**Text passage**
+ + + +
Spencer v. Farmers' Mut. Ins. Co. of Sullivan County, Mo.

Decision Date13 October 1933
Docket Number17904
Citation65 S.W.2d 665
PartiesJ. M. SPENCER, JR., Respondent, v. THE FARMERS MUTUAL INSURANCE COMPANY, OF SULLIVAN COUNTY, MISSOURI, a corporation, Appellant
CourtKansas Court of Appeals

Affirmed.

M. D Campbell, Commissioner. Reynolds, C., concurs. All concur.

OPINION

M. D Campbell

Appeal from Sullivan Circuit Court

The defendant, Farmers Mutual Insurance Company, organized under the law of Missouri, on January 29, 1929, issued a contract of insurance to plaintiff by the terms of which insurance against loss by fire was granted upon a dwelling house, the property of plaintiff and situated in Sullivan county, in the sum of $ 900. The dwelling was totally destroyed by fire on April 30, 1930. Thereafter, plaintiff accepted the sum of $ 450 and gave a receipt in satisfaction of his claim under the policy. Afterwards plaintiff brought this action to recover the sum of $ 450, the balance alleged to be due on account of the loss. A trial to the court, without jury, resulted in judgment for the plaintiff as prayed. The defendant appeals.
+ + + +
**Collected data**

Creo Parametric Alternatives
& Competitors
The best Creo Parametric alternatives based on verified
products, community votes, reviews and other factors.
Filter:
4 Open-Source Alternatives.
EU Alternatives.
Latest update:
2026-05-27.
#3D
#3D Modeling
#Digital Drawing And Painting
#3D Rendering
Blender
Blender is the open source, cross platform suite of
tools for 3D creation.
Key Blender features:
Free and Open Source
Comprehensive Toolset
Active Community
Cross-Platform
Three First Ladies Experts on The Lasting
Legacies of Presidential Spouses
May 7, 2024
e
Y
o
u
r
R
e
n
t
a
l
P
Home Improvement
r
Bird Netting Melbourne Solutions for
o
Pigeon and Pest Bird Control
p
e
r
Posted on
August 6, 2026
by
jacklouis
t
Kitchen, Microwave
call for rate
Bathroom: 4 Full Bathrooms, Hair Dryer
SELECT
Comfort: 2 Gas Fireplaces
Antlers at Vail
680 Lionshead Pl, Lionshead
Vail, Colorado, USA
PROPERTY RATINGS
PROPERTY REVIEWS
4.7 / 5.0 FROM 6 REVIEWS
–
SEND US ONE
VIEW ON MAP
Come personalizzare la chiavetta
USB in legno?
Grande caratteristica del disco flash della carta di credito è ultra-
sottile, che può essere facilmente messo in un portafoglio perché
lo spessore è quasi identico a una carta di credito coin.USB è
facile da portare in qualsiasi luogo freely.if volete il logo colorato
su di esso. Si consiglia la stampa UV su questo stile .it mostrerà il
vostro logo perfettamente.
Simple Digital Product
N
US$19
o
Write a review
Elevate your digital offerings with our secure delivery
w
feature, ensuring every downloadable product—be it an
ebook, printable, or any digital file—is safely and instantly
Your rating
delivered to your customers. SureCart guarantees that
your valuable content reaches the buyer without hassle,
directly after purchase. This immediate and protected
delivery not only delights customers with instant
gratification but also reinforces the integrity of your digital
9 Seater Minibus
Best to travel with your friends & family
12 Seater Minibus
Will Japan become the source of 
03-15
+ + + +
**Questions on the material**
**a)** Based on the insurance case opinion, state whether each statement is accurate, answering yes or no and quoting the words that settle it: (i) The dwelling was totally destroyed by fire on April 30, 1930. (ii) The case was tried before a jury. (iii) The policy insured the dwelling for $900.
**b)** Carry the insurance case opinion forward from its final sentence.
The items have no connection to the insurance case opinion.

**Results by task**
**a)**
(i) Yes: "The dwelling was totally destroyed by fire on April 30, 1930."
(ii) No: "A trial to the court, without jury, resulted in judgment for the plaintiff as prayed."
(iii) Yes: "in the sum of $ 900"

**b)**
The cause was tried upon an agreed statement of facts. The pertinent parts of which are: That on January 29, 1929 defendant issued its policy of fire insurance covering plaintiff's dwelling house in the sum of $ 900; that the dwelling house, which was totally destroyed by fire on April 30, 1930, was of the reasonable value of $ 1200; that the policy was in full force and effect at the time of loss; that said dwelling had been vacant and unoccupied for a period of "at least 15 days prior to April 30, 1930"; that defendant's director, Blackman, in a few days after the fire, told plaintiff that inasmuch as the dwelling was vacant he was entitled to the sum of $ 450; that said director filled out proof of loss for that sum, which proof the plaintiff signed and thereafter accepted the sum of $ 450 in full payment of the loss.

For the defendant it is argued that plaintiff's acceptance of the sum of $ 450 was an accord and satisfaction of his claim and that for that reason alone he is precluded from recovering in this action.

In making the adjustment as well as at the trial plaintiff and defendant agreed that the loss was the sum of $ 1200 and that the amount of the insurance was $ 900. It follows that upon the admitted facts and under the terms of the policy plaintiff's claim was liquidated. He was entitled to receive the sum of $ 900 as he claims or one-half thereof as the defendant claims.

The rule governing the question here involved is that if the facts are undisputed and the contract "if interpreted by its terms and under our law, is one calling for the payment" of $ 900, the defendant may not discharge its obligation by paying a less sum.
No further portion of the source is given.